"""

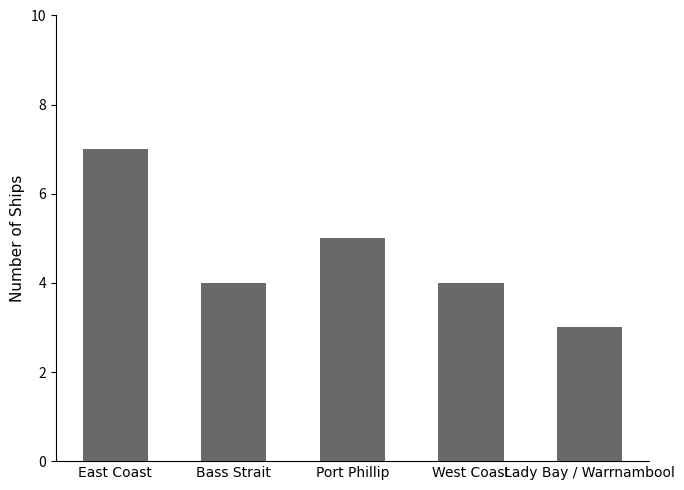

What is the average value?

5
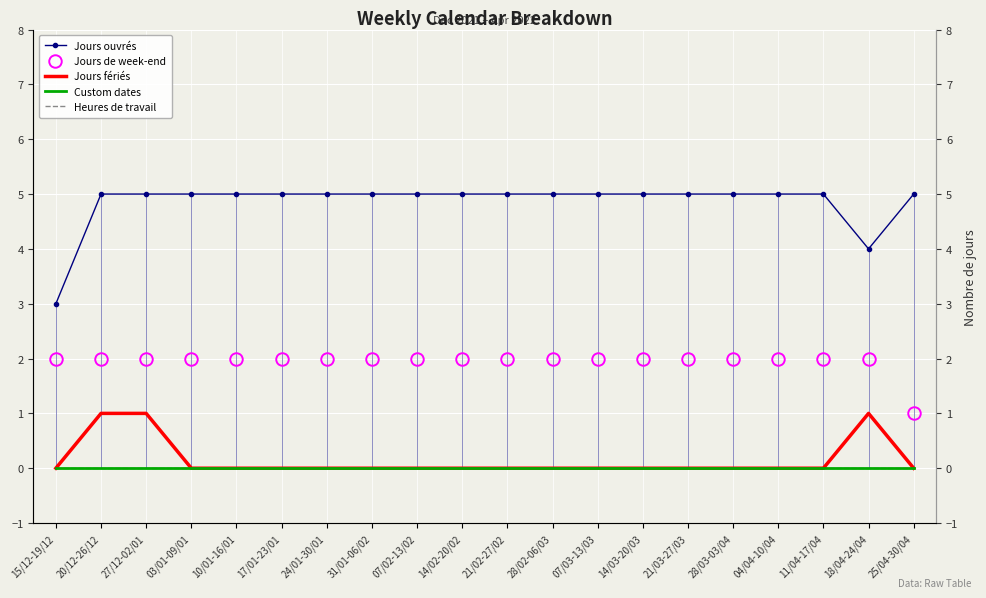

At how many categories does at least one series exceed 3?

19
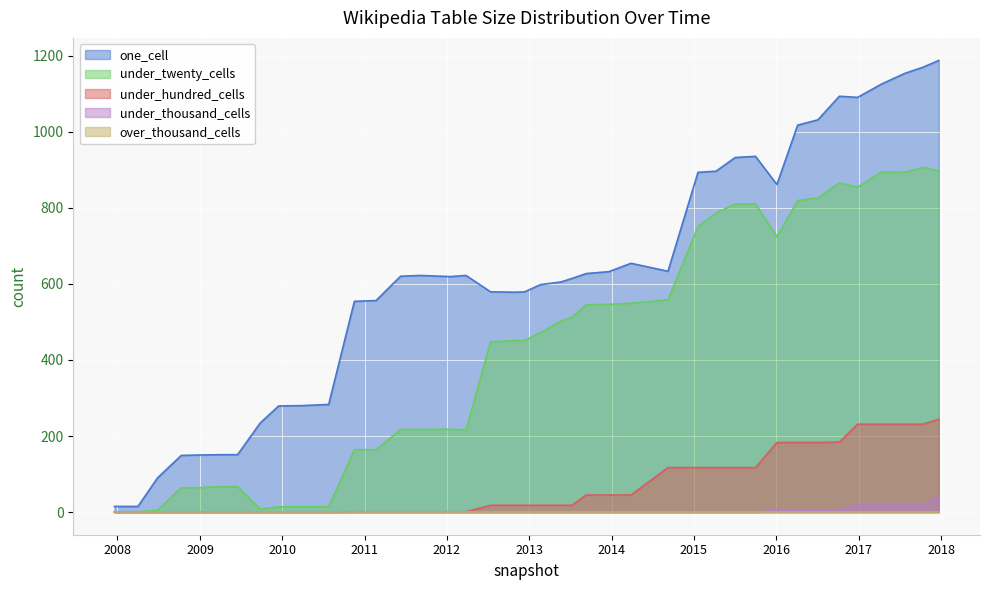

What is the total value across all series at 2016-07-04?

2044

"""

TASK TO CARRY OUT =>
Reproduce the entries from the line containing "At how many" through the end of the entries, with "series" renamed to "data series" and everything else unchanged. Leave the pictures out of the answer.

SOLUTION FOR THIS EXERCISE =>
At how many categories does at least one data series exceed 3?

19

What is the total value across all data series at 2016-07-04?

2044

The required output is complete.